The quality of these thoughts and how they appear by form of their packaging and inner content is indicative of the quality of the impressions we receive as we walk and talk from place to place. Consider the man who works throughout the day staring at a computer and then slumps over the couch to watch television before he collapses on his bed. This habitual regime provides the man-machine with a barren quality of stimuli from which to live off. The emotions of such a creature will be dulled down to a state of perpetual boredom, and it these very emotions which provide his thoughts with the juice that enliven his being.
The quality of our crafts in life are dependent on the soundness of our character, and the soundness of our character is dependent on how well we digest the impressions we receive. There are about 8-16 hours of the day in which time ticks, and our state of being defines how well we lived during that day. We can act as mechanical drones and allow our identity to be defined according to the constant churn of associations which come from a poor digestion system, or we can seize that space to think actively and pay attention to what we are allowing ourselves to take in. It is this active approach which supplants the passive one and allows us to not only improve the quality of our associations, but also create a space between us and them.
The space of time is the prize to be had. Its territory, without your knowing, has been demarcated with boundaries and borders just like the land in our outer world has. It is a mystery as of now why it was designed in such a way, or if it is simply an error of society for conditioning us in such a way, but the opportunity is in realizing that unlike our stubbornness to dissolve borders in the outer world, we can seize our inner land at will, if even for a second or two. The persistence of such an endeavor is how the results are reaped but even the smallest efforts ought to improve the quality of our work by some degree. Namely, the vividness of our memory, the richness of our emotions and the roundness of our actions.
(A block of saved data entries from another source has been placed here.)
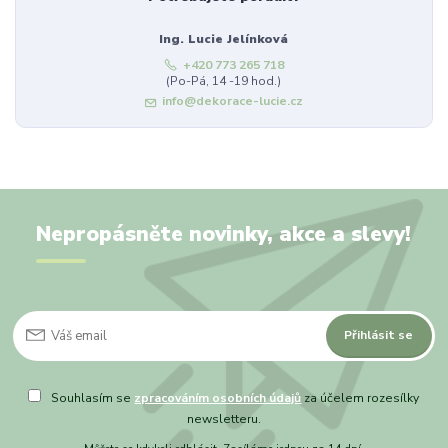
Ing. Lucie Jelínková
+420 773 265 718
(Po-Pá, 14 -19 hod.)
info@dekorace-lucie.cz
Nepropásněte novinky, akce a slevy!
Přihlásit se
Souhlasím se
zpracováním osobních údajů
za účelem rozesílky
newsletteru.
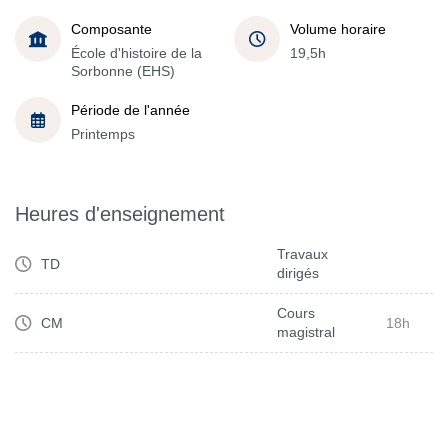
Composante
Volume horaire
École d'histoire de la
19,5h
Sorbonne (EHS)
Période de l'année
Printemps
Heures d'enseignement
Travaux
TD
dirigés
Cours
CM
18h
magistral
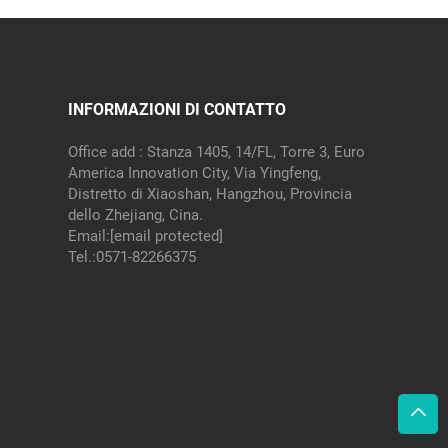
INFORMAZIONI DI CONTATTO
Office add : Stanza 1405, 14/FL, Torre 3, Euro
America Innovation City, Via Yingfeng,
Distretto di Xiaoshan, Hangzhou, Provincia
dello Zhejiang, Cina.
Email:
[email protected]
Tel.:
0571-82266375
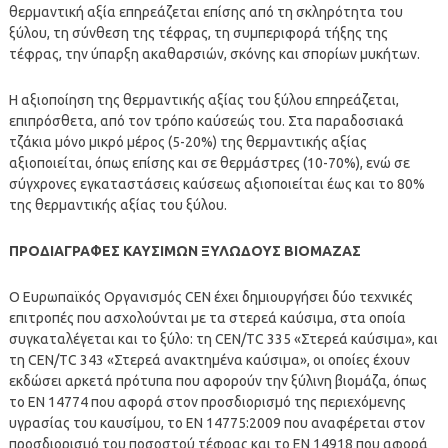
θερμαντική αξία επηρεάζεται επίσης από τη σκληρότητα του
ξύλου, τη σύνθεση της τέφρας, τη συμπεριφορά τήξης της
τέφρας, την ύπαρξη ακαθαρσιών, σκόνης και σπορίων μυκήτων.
Η αξιοποίηση της θερμαντικής αξίας του ξύλου επηρεάζεται,
επιπρόσθετα, από τον τρόπο καύσεώς του. Στα παραδοσιακά
τζάκια μόνο μικρό μέρος (5-20%) της θερμαντικής αξίας
αξιοποιείται, όπως επίσης και σε θερμάστρες (10-70%), ενώ σε
σύγχρονες εγκαταστάσεις καύσεως αξιοποιείται έως και το 80%
της θερμαντικής αξίας του ξύλου.
ΠΡΟΔΙΑΓΡΑΦΕΣ ΚΑΥΣΙΜΩΝ ΞΥΛΩΔΟΥΣ ΒΙΟΜΑΖΑΣ
Ο Ευρωπαϊκός Οργανισμός CEN έχει δημιουργήσει δύο τεχνικές
επιτροπές που ασχολούνται με τα στερεά καύσιμα, στα οποία
συγκαταλέγεται και το ξύλο: τη CEN/TC 335 «Στερεά καύσιμα», και
τη CEN/TC 343 «Στερεά ανακτημένα καύσιμα», οι οποίες έχουν
εκδώσει αρκετά πρότυπα που αφορούν την ξύλινη βιομάζα, όπως
το EN 14774 που αφορά στον προσδιορισμό της περιεχόμενης
υγρασίας του καυσίμου, το EN 14775:2009 που αναφέρεται στον
προσδιορισμό του ποσοστού τέφρας και το EN 14918 που αφορά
We’re talking about a full-bodied attention; one which strikes boredom out from under our feet. The thoughts that constantly appear in the form of associations pull us from one direction to the next simply because they are fragmented, alien to each other, and that we accept them as us. We begin one effort, to write a piece of poetry for example, and in a matter of a few minutes we have been visited by a host of thoughts alien to the task at hand. Our attention isn’t full-bodied because our work is in constant threat of being rejected in favour of some other activity. And once we move on the next, the same corruption occurs and not only do we do the job poorly, but we likely leave most or all of them half-steeped and incomplete.